┏━━

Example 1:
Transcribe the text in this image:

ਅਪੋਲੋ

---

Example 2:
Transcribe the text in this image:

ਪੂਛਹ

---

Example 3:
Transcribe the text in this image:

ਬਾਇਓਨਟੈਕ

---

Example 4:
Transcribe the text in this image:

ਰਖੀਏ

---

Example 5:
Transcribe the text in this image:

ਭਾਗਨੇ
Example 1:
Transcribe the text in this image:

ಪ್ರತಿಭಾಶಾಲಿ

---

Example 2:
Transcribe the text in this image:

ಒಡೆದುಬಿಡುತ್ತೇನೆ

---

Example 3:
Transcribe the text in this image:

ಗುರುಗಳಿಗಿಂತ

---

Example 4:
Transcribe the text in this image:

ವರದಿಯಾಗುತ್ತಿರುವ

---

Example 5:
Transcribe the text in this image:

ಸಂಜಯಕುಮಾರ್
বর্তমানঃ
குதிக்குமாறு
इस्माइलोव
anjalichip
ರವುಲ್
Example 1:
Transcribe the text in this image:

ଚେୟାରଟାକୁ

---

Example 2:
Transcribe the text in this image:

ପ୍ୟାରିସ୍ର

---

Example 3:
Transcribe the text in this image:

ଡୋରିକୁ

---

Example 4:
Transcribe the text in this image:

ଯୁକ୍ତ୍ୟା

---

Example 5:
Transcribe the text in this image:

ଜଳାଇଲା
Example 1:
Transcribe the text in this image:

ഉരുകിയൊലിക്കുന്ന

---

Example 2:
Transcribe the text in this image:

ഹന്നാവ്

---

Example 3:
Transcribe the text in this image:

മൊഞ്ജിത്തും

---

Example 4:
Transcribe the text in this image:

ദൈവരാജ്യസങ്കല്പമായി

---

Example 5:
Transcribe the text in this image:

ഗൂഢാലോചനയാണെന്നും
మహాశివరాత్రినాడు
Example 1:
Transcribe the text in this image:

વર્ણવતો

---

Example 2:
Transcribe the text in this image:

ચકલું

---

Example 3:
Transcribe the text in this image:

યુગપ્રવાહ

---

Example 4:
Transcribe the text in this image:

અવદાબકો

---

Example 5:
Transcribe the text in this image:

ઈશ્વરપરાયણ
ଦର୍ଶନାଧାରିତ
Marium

┗━━

What is expected.
All the data above should be restated in full, exactly.

The answer.
Example 1:
Transcribe the text in this image:

ਅਪੋਲੋ

---

Example 2:
Transcribe the text in this image:

ਪੂਛਹ

---

Example 3:
Transcribe the text in this image:

ਬਾਇਓਨਟੈਕ

---

Example 4:
Transcribe the text in this image:

ਰਖੀਏ

---

Example 5:
Transcribe the text in this image:

ਭਾਗਨੇ
Example 1:
Transcribe the text in this image:

ಪ್ರತಿಭಾಶಾಲಿ

---

Example 2:
Transcribe the text in this image:

ಒಡೆದುಬಿಡುತ್ತೇನೆ

---

Example 3:
Transcribe the text in this image:

ಗುರುಗಳಿಗಿಂತ

---

Example 4:
Transcribe the text in this image:

ವರದಿಯಾಗುತ್ತಿರುವ

---

Example 5:
Transcribe the text in this image:

ಸಂಜಯಕುಮಾರ್
বর্তমানঃ
குதிக்குமாறு
इस्माइलोव
anjalichip
ರವುಲ್
Example 1:
Transcribe the text in this image:

ଚେୟାରଟାକୁ

---

Example 2:
Transcribe the text in this image:

ପ୍ୟାରିସ୍ର

---

Example 3:
Transcribe the text in this image:

ଡୋରିକୁ

---

Example 4:
Transcribe the text in this image:

ଯୁକ୍ତ୍ୟା

---

Example 5:
Transcribe the text in this image:

ଜଳାଇଲା
Example 1:
Transcribe the text in this image:

ഉരുകിയൊലിക്കുന്ന

---

Example 2:
Transcribe the text in this image:

ഹന്നാവ്

---

Example 3:
Transcribe the text in this image:

മൊഞ്ജിത്തും

---

Example 4:
Transcribe the text in this image:

ദൈവരാജ്യസങ്കല്പമായി

---

Example 5:
Transcribe the text in this image:

ഗൂഢാലോചനയാണെന്നും
మహాశివరాత్రినాడు
Example 1:
Transcribe the text in this image:

વર્ણવતો

---

Example 2:
Transcribe the text in this image:

ચકલું

---

Example 3:
Transcribe the text in this image:

યુગપ્રવાહ

---

Example 4:
Transcribe the text in this image:

અવદાબકો

---

Example 5:
Transcribe the text in this image:

ઈશ્વરપરાયણ
ଦର୍ଶନାଧାରିତ
Marium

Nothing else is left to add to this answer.